The Count observes Lucy, Viktor's girlfriend, recognizing her as a reincarnation of his first love Nadilla, a woman executed centuries ago. Geza attempts to seduce Lucy only to be interrupted by his wife. The next evening Elsa visits and hires Viktor to paint her portrait. Geza once again tries to cast a spell upon Lucy in order to bring back Nadilla but is discovered by Elsa, who bites Lucy but is chased away before she can kill her (anyone fed off of by a vampire transforms into one themselves unless their heart is removed from their body). Lucy starts transforming into a vampire. Ignaz, Geza's assistant, who is smitten with Lucy, kidnaps and performs a blood transfusion on her, allegedly stopping the transformation process. While trying to attack Geza, Elsa impales herself with a wooden stake and turns into dust. Geza breaks a fang attempting to bite Lucy through a Byzantine neckpiece. He flies off as a bat as Lucy falls to the ground, caught by Viktor. In the end, it is revealed that the blood transfusions only temporarily restored her humanity, as she is still a vampire.

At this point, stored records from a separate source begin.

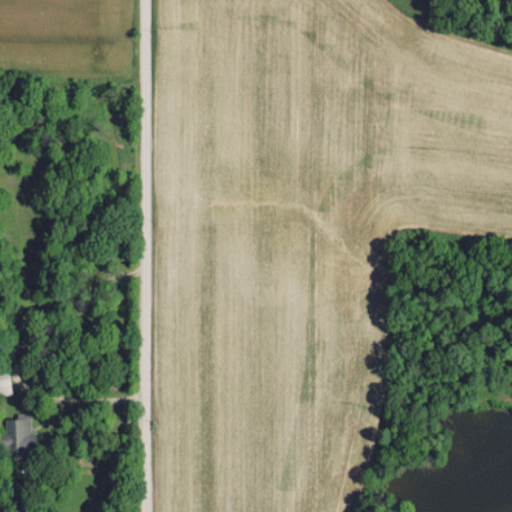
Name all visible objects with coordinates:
road: (149, 255)
road: (74, 279)
building: (4, 384)
road: (39, 390)
building: (17, 435)
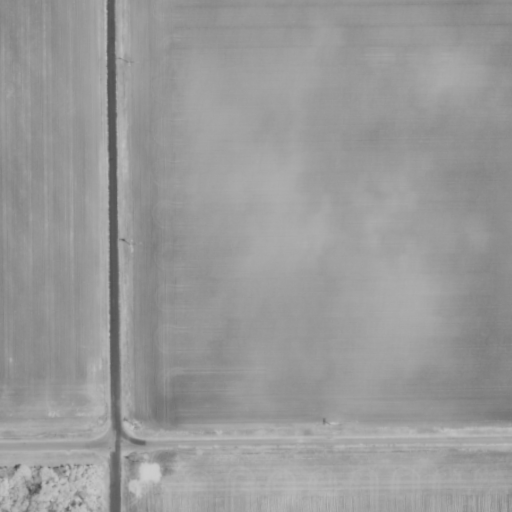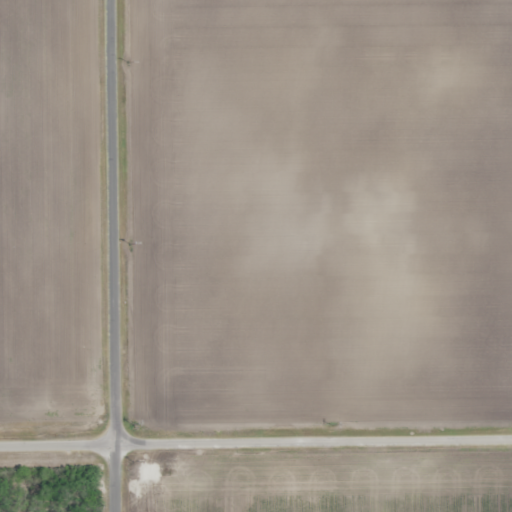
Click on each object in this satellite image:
road: (112, 255)
road: (255, 444)
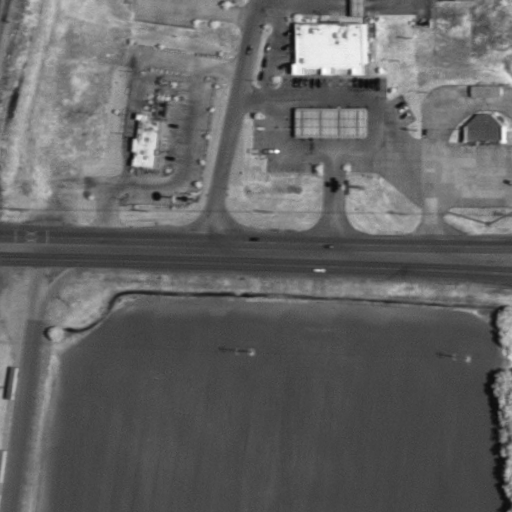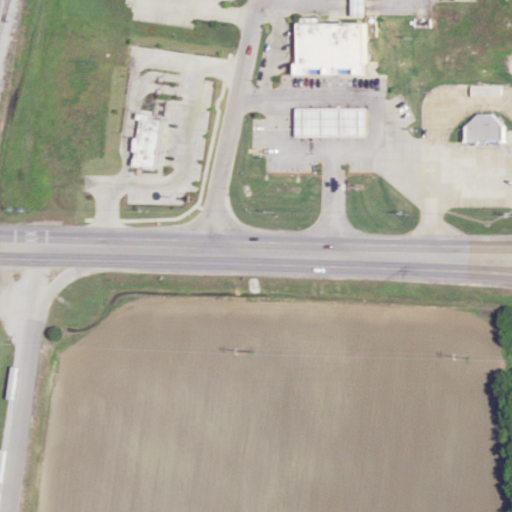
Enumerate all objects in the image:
building: (363, 8)
railway: (2, 10)
building: (334, 46)
road: (224, 70)
road: (197, 97)
road: (385, 117)
building: (333, 121)
road: (236, 126)
building: (485, 127)
building: (156, 143)
road: (374, 160)
road: (333, 161)
road: (464, 167)
building: (486, 181)
road: (255, 254)
road: (23, 380)
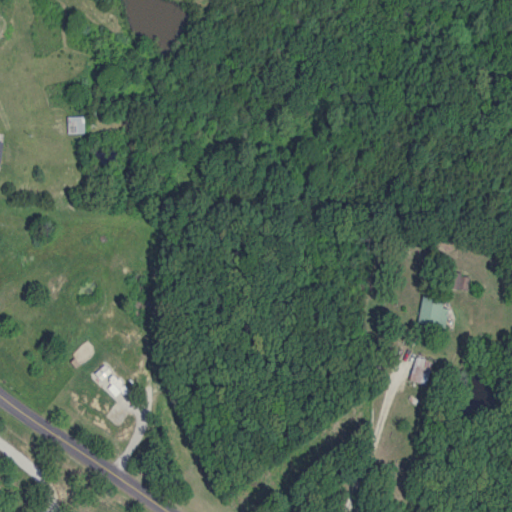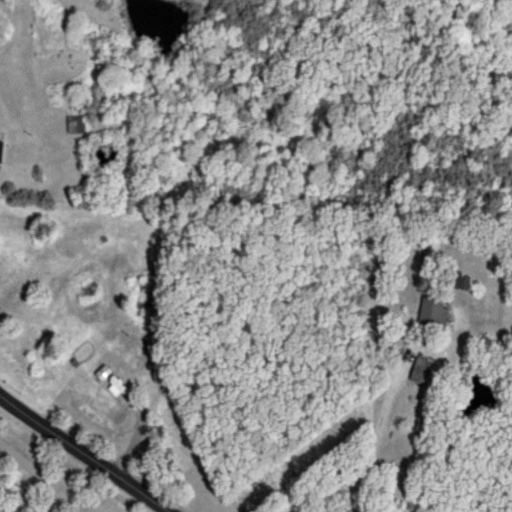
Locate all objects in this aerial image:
building: (1, 18)
building: (77, 124)
building: (2, 152)
building: (435, 312)
building: (421, 371)
road: (370, 435)
road: (82, 453)
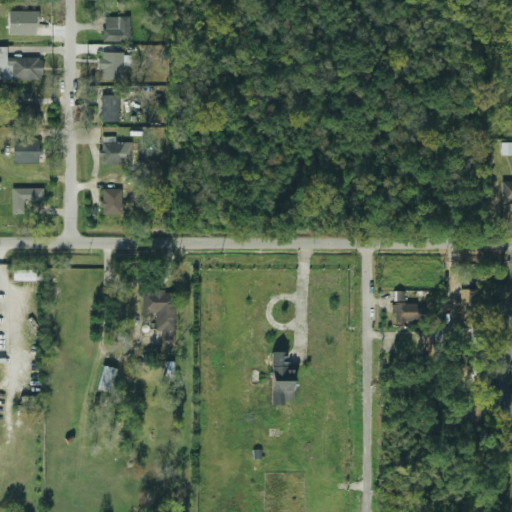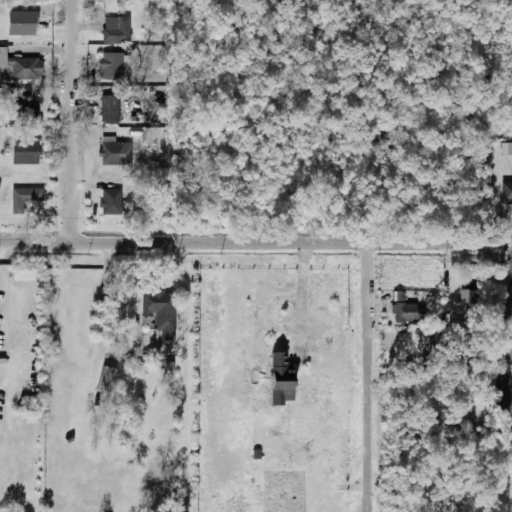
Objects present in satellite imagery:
building: (116, 28)
building: (116, 29)
building: (111, 65)
building: (111, 65)
building: (19, 66)
building: (19, 67)
building: (110, 107)
building: (110, 108)
building: (25, 116)
building: (25, 116)
road: (72, 121)
building: (506, 148)
building: (26, 151)
building: (26, 151)
building: (115, 151)
building: (115, 151)
building: (506, 192)
building: (506, 193)
building: (24, 197)
building: (25, 197)
building: (111, 200)
building: (111, 201)
road: (256, 243)
building: (28, 274)
building: (29, 275)
road: (138, 281)
building: (468, 302)
building: (467, 307)
road: (12, 308)
building: (402, 309)
building: (160, 313)
building: (162, 313)
building: (409, 313)
road: (502, 346)
building: (434, 348)
building: (169, 368)
building: (169, 368)
road: (369, 377)
building: (107, 378)
building: (105, 379)
building: (279, 379)
building: (280, 379)
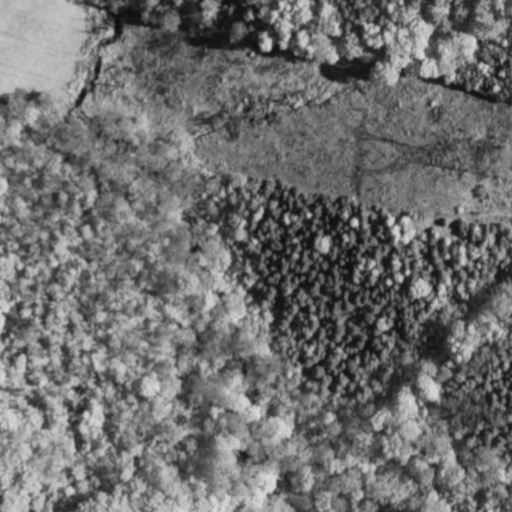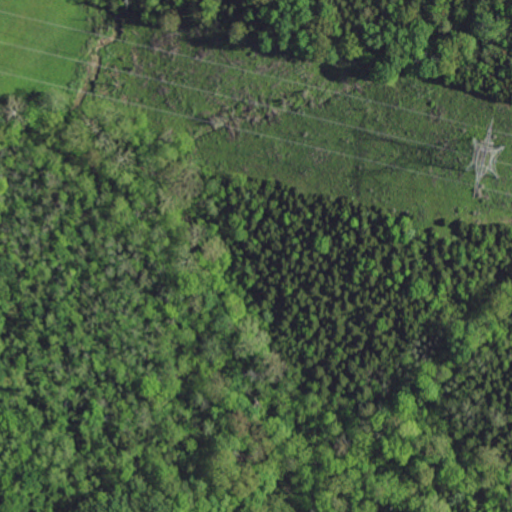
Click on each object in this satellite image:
power tower: (494, 166)
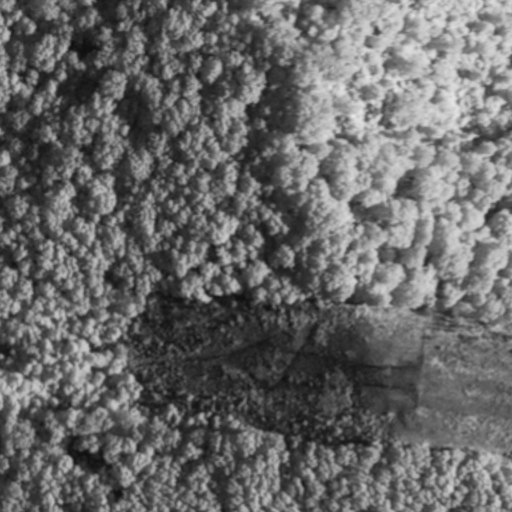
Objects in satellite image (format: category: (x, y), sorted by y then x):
power tower: (406, 373)
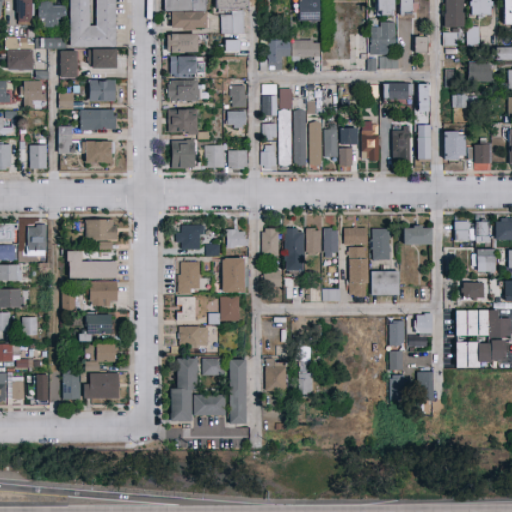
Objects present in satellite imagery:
building: (225, 3)
building: (178, 4)
building: (379, 6)
building: (401, 6)
building: (474, 6)
building: (405, 7)
building: (304, 8)
building: (383, 8)
building: (479, 8)
building: (18, 9)
building: (308, 10)
building: (44, 11)
building: (503, 11)
building: (450, 12)
building: (23, 13)
building: (49, 13)
building: (185, 13)
building: (453, 13)
building: (231, 15)
building: (181, 17)
building: (230, 22)
building: (87, 23)
building: (92, 24)
building: (505, 32)
building: (473, 36)
building: (449, 39)
building: (12, 41)
building: (44, 41)
building: (176, 41)
building: (181, 43)
building: (382, 43)
building: (417, 43)
building: (48, 44)
building: (226, 44)
building: (382, 44)
building: (231, 45)
building: (420, 45)
building: (303, 47)
building: (273, 51)
building: (289, 52)
building: (450, 54)
building: (18, 55)
building: (97, 56)
building: (16, 58)
building: (102, 59)
building: (63, 62)
building: (67, 64)
building: (177, 65)
building: (185, 67)
building: (476, 71)
building: (478, 72)
building: (448, 75)
building: (507, 77)
road: (345, 79)
building: (509, 80)
building: (97, 89)
building: (181, 89)
building: (2, 90)
building: (101, 91)
building: (181, 91)
building: (4, 92)
building: (27, 92)
building: (397, 92)
building: (238, 93)
building: (31, 95)
building: (235, 95)
building: (417, 95)
building: (62, 99)
building: (268, 100)
building: (460, 100)
building: (65, 101)
building: (459, 101)
building: (266, 104)
building: (511, 106)
building: (233, 117)
building: (93, 118)
building: (178, 119)
building: (97, 120)
building: (236, 120)
building: (181, 121)
building: (1, 125)
building: (283, 125)
road: (54, 127)
building: (284, 127)
building: (5, 128)
building: (267, 130)
building: (268, 132)
building: (345, 134)
building: (300, 137)
building: (348, 137)
building: (61, 138)
building: (64, 140)
building: (329, 140)
building: (366, 140)
building: (421, 141)
building: (312, 142)
building: (369, 142)
building: (399, 142)
building: (422, 142)
building: (315, 143)
building: (330, 144)
building: (398, 144)
building: (449, 144)
building: (453, 145)
building: (503, 146)
building: (510, 148)
building: (93, 150)
building: (95, 152)
building: (479, 152)
building: (176, 153)
building: (3, 154)
building: (266, 154)
building: (479, 154)
building: (34, 155)
building: (181, 155)
building: (211, 155)
building: (343, 155)
building: (214, 156)
building: (36, 157)
building: (267, 157)
building: (345, 157)
building: (5, 158)
building: (234, 158)
building: (237, 160)
road: (255, 197)
road: (433, 198)
road: (146, 214)
road: (255, 225)
building: (96, 228)
building: (501, 228)
building: (458, 229)
building: (7, 230)
building: (100, 230)
building: (479, 230)
building: (503, 230)
building: (470, 232)
building: (7, 233)
building: (413, 234)
building: (186, 235)
building: (352, 235)
building: (416, 235)
building: (355, 236)
building: (189, 237)
building: (233, 237)
building: (33, 239)
building: (235, 239)
building: (311, 239)
building: (266, 240)
building: (35, 241)
building: (268, 242)
building: (312, 242)
building: (328, 242)
building: (330, 242)
building: (378, 243)
building: (102, 244)
building: (292, 244)
building: (379, 244)
building: (292, 248)
building: (6, 251)
building: (213, 251)
building: (7, 253)
building: (507, 257)
building: (482, 259)
building: (509, 259)
building: (484, 260)
building: (83, 266)
building: (88, 268)
building: (355, 270)
building: (9, 271)
building: (357, 271)
building: (10, 273)
building: (228, 274)
building: (231, 275)
building: (185, 276)
building: (188, 277)
building: (268, 277)
building: (272, 278)
building: (380, 281)
building: (384, 283)
building: (469, 288)
building: (506, 289)
building: (507, 290)
building: (98, 291)
building: (471, 291)
building: (328, 293)
building: (102, 294)
building: (330, 295)
building: (9, 297)
building: (11, 298)
building: (181, 307)
building: (225, 307)
building: (185, 309)
road: (345, 310)
building: (225, 312)
road: (56, 313)
building: (210, 317)
building: (4, 320)
building: (4, 322)
building: (417, 322)
building: (26, 324)
building: (89, 324)
building: (480, 324)
building: (96, 325)
building: (28, 326)
building: (420, 330)
building: (393, 332)
building: (395, 334)
building: (186, 335)
building: (188, 336)
building: (476, 336)
building: (415, 339)
building: (9, 351)
building: (479, 353)
building: (12, 355)
building: (95, 355)
building: (97, 355)
building: (393, 359)
building: (395, 361)
building: (209, 365)
building: (211, 367)
building: (271, 374)
building: (274, 375)
building: (98, 384)
building: (303, 384)
building: (0, 385)
building: (69, 385)
building: (422, 385)
building: (38, 386)
building: (69, 386)
building: (101, 386)
building: (424, 386)
building: (16, 387)
building: (395, 387)
building: (2, 388)
building: (16, 388)
building: (38, 388)
building: (178, 388)
building: (231, 390)
building: (236, 392)
building: (190, 396)
building: (203, 403)
road: (73, 429)
road: (193, 435)
road: (142, 501)
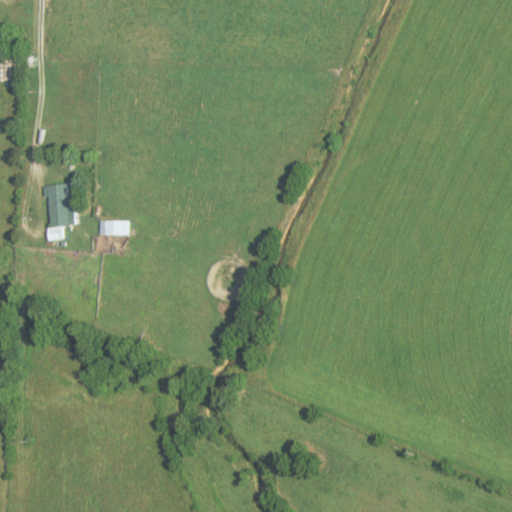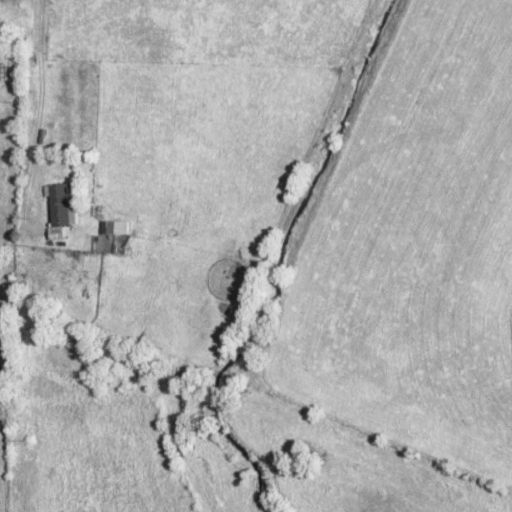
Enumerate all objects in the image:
road: (41, 68)
building: (58, 209)
building: (109, 228)
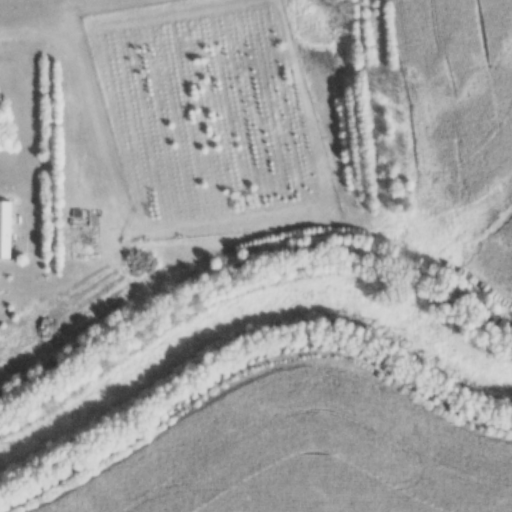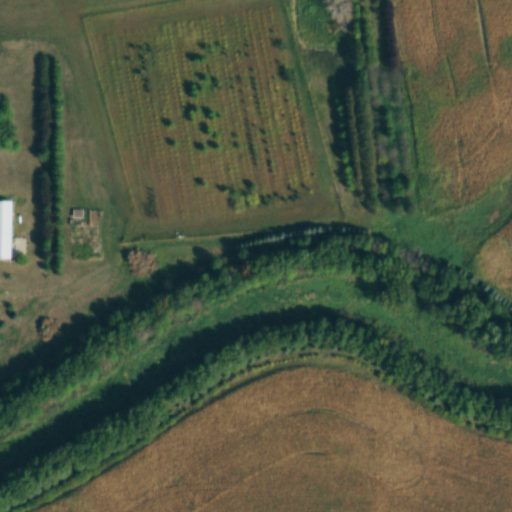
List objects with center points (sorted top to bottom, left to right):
building: (6, 230)
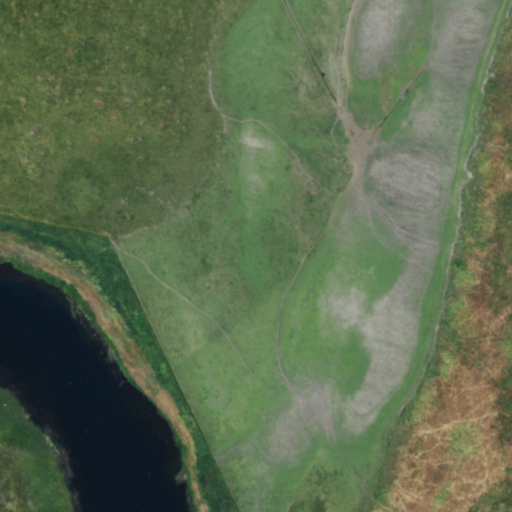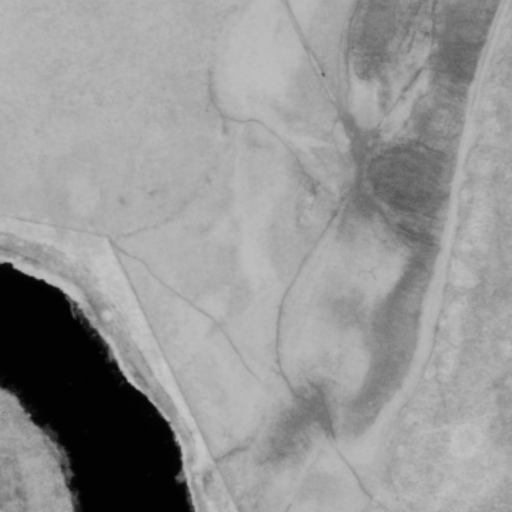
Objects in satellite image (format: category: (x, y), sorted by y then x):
river: (61, 436)
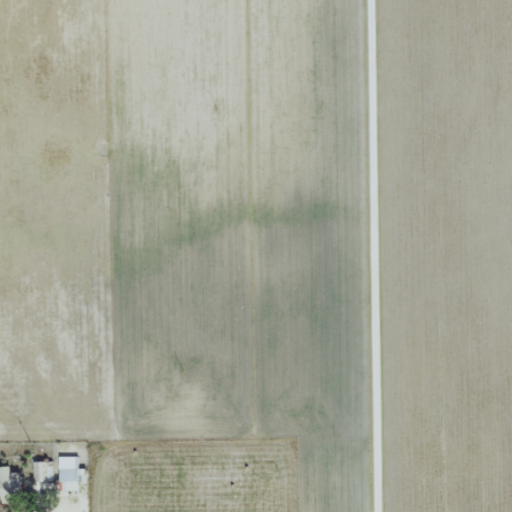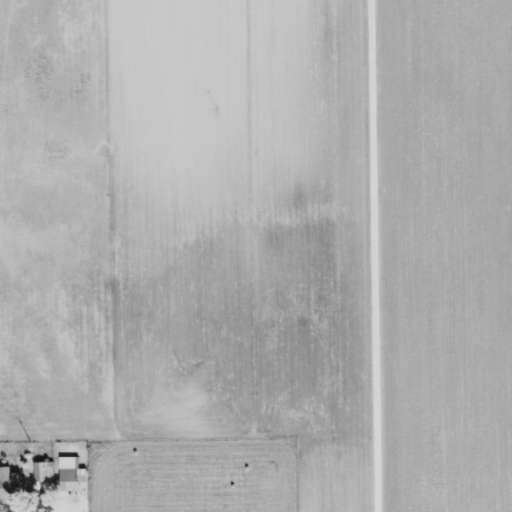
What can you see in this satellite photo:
road: (378, 256)
building: (71, 473)
building: (11, 485)
road: (40, 507)
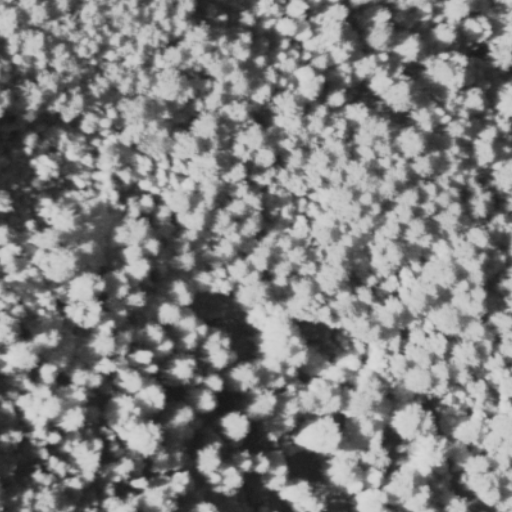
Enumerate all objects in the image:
building: (321, 331)
road: (375, 453)
building: (271, 487)
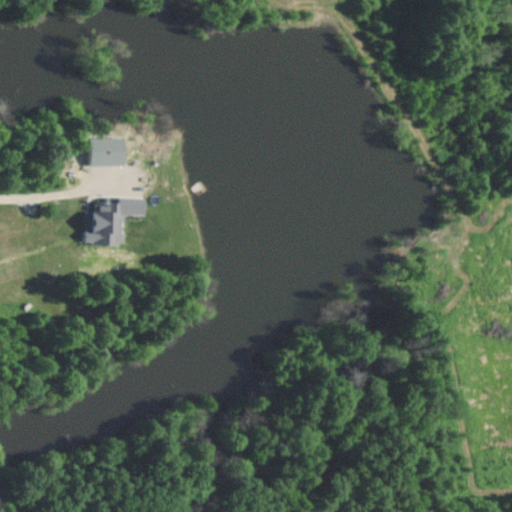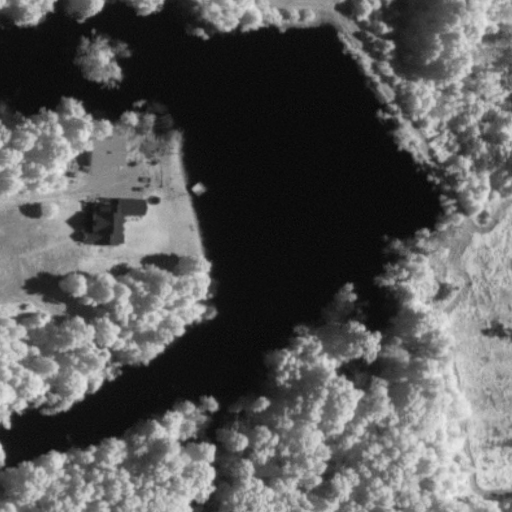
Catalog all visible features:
road: (68, 192)
building: (103, 218)
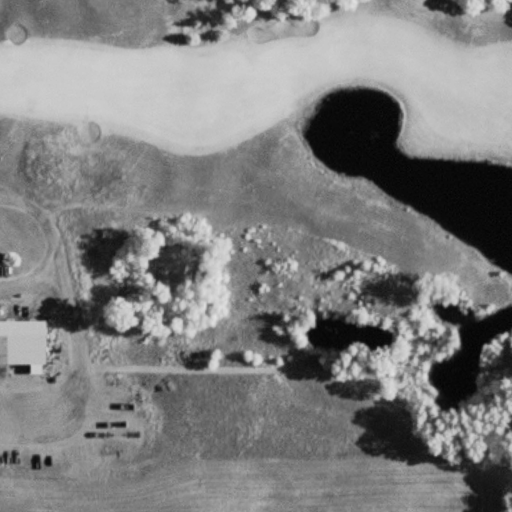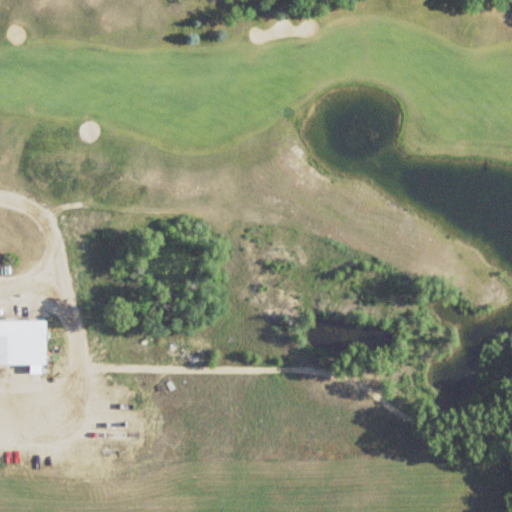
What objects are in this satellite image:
road: (74, 308)
building: (23, 350)
road: (246, 368)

Freud also develops minor vampiric abilities due to Lucy accidentally biting him earlier in the film while she was still going through the transformation into a vampire.

==Release==
The film premiered at the 2014 Zurich Film Festival. It had an Austrian theatrical release on 19 December 2014.

==Reception==
 Metacritic, which uses a weighted average, assigned the film a score of 50 out of 100, based on eight critics, indicating "mixed or average" reviews.

The film won the Audience Award for Best Foreign Feature at the 2015 Fantasia International Film Festival. At the 2016 Austrian Film Awards, Karl Fischer received a nomination for Best Supporting Actor, Monika Buttinger for costumes, and Sam Dopona for makeup.